_TASK_.
Please list every person named by full name in the Time Team passage below.
=== DOCUMENT PASSAGE ===
Osteo-archaeologist Margaret Cox (left), Time Team's regular 'bone woman', arrived at the incident room this morning. She will be primarily working with Mick Aston and Carenza Lewis on the Greyfriars site, where previous excavation has shown there was a lay cemetery.

However, Margaret reckons that there is a distinct possibility that a Roman lead coffin might be found in Blue Boy Yard (despite the fact that the Romans tended not to bury their dead within city walls). So she has brought special gear with her so that she won't inhale any damaging oxidised lead. At last year's Live in York, Margaret examined the three Roman skeletons excavated there.

However, Margaret doesn't spend all her working life pondering the ancient past. She often collaborates with the police, using her forensic skills to help solve serious crimes – an expertise that can carry her quite far afield. Last year, she arrived at the Live straight from the horrors of Kosovo. She and other forensic archaeologists had been invited by the United Nations to locate and investigate a mass grave of women and children murdered at a café near Prizen. What they found was the stuff of nightmares.
=== EXTRACTED ENTRIES ===
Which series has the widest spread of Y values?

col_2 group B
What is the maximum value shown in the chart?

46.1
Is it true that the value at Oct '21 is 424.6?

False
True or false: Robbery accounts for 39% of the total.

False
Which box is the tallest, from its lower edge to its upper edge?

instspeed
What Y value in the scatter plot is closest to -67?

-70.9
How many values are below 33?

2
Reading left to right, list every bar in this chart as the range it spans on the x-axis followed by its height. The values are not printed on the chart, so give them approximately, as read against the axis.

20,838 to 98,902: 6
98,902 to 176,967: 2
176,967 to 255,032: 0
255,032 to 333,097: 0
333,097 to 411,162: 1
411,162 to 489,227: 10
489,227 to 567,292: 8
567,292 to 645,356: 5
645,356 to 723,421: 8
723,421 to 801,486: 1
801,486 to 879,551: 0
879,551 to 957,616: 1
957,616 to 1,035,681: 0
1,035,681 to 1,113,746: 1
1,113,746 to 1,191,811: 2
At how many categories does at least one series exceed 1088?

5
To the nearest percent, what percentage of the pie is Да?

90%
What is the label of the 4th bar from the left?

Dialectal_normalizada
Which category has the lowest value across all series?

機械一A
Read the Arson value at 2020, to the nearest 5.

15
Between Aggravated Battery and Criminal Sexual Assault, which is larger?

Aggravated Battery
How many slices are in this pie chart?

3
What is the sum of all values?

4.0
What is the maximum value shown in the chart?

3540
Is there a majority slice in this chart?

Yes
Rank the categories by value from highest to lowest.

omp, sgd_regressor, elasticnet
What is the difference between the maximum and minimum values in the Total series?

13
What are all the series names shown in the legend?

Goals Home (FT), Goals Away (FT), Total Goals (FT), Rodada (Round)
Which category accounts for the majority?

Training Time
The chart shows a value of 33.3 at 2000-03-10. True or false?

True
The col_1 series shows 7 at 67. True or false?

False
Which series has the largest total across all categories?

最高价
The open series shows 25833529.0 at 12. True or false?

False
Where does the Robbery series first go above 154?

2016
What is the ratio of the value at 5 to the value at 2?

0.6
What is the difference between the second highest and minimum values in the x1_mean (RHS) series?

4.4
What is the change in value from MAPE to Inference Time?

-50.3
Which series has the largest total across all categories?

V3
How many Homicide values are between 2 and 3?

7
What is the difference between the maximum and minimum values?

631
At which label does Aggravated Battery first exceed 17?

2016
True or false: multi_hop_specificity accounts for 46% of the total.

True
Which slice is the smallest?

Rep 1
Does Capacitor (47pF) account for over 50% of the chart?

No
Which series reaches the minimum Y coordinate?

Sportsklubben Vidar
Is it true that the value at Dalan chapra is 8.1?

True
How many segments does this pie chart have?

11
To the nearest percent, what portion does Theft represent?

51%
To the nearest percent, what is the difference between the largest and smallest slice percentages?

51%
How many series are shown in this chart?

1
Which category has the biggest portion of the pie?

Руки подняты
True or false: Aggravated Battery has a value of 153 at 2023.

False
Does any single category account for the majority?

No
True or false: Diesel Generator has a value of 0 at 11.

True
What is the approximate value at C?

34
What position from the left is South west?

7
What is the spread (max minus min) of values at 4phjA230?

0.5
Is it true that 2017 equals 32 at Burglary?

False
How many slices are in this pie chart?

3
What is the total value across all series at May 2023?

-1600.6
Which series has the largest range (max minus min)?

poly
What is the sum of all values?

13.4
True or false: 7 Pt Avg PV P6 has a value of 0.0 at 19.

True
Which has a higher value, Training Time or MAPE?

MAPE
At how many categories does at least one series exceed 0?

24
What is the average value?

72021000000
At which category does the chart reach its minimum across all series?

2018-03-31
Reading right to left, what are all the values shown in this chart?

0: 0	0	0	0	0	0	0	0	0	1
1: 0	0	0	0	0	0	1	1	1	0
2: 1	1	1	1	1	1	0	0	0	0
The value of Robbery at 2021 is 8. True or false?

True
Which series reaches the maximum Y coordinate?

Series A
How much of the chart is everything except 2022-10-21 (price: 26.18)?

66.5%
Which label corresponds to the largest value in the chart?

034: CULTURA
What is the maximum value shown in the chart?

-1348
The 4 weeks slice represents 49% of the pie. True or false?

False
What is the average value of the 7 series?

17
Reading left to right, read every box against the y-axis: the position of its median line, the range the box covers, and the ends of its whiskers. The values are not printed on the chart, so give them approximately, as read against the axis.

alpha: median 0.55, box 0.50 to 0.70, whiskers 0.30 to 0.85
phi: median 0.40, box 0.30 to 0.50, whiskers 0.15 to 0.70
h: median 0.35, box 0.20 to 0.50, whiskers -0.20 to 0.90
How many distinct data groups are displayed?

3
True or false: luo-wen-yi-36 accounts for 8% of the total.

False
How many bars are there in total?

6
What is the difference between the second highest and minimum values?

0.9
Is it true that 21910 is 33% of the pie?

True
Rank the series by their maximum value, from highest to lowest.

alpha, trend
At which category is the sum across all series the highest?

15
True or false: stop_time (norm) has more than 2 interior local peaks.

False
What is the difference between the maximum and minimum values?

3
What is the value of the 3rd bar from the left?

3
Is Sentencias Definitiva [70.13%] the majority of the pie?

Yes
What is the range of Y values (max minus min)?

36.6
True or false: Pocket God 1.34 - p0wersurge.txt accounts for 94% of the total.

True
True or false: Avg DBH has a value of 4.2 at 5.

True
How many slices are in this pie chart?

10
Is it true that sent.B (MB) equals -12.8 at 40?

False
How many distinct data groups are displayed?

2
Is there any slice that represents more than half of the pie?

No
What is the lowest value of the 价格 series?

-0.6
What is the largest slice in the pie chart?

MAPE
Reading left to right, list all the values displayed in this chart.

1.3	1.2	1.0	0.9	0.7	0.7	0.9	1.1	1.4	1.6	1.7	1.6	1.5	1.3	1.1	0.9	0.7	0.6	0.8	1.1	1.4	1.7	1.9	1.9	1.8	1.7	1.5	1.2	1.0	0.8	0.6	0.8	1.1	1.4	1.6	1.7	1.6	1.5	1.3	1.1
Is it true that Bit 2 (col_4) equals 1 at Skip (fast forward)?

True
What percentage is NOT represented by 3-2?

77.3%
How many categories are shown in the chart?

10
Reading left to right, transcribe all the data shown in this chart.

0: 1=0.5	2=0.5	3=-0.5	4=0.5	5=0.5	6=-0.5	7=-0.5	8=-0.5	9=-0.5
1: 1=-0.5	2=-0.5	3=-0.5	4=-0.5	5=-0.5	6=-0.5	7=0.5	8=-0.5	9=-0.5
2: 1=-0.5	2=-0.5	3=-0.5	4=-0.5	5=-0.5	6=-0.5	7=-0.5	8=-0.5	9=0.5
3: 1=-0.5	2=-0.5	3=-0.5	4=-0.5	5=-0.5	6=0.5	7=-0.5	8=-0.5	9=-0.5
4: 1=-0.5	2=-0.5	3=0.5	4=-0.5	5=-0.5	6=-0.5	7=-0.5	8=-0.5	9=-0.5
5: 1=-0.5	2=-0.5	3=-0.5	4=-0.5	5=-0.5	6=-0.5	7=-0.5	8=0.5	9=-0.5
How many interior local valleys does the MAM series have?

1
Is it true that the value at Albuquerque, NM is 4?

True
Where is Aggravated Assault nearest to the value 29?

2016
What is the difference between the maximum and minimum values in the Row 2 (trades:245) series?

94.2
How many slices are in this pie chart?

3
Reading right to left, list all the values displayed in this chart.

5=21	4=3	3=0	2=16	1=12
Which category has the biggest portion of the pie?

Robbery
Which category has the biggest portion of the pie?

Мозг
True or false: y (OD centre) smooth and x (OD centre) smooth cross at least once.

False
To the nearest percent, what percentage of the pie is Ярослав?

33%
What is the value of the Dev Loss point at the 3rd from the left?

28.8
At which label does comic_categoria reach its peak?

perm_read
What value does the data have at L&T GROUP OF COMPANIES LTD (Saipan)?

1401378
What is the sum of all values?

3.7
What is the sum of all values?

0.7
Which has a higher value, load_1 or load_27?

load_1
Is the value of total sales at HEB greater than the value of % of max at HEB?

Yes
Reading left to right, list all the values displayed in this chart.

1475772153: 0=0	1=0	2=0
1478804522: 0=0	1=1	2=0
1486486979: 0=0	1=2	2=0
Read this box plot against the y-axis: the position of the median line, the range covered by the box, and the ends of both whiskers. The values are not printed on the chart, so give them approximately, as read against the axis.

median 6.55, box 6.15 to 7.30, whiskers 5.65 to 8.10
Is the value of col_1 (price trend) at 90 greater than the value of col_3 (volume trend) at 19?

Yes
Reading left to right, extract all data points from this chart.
===
_EXERCISE RESULT_.
Margaret Cox, Mick Aston, Carenza Lewis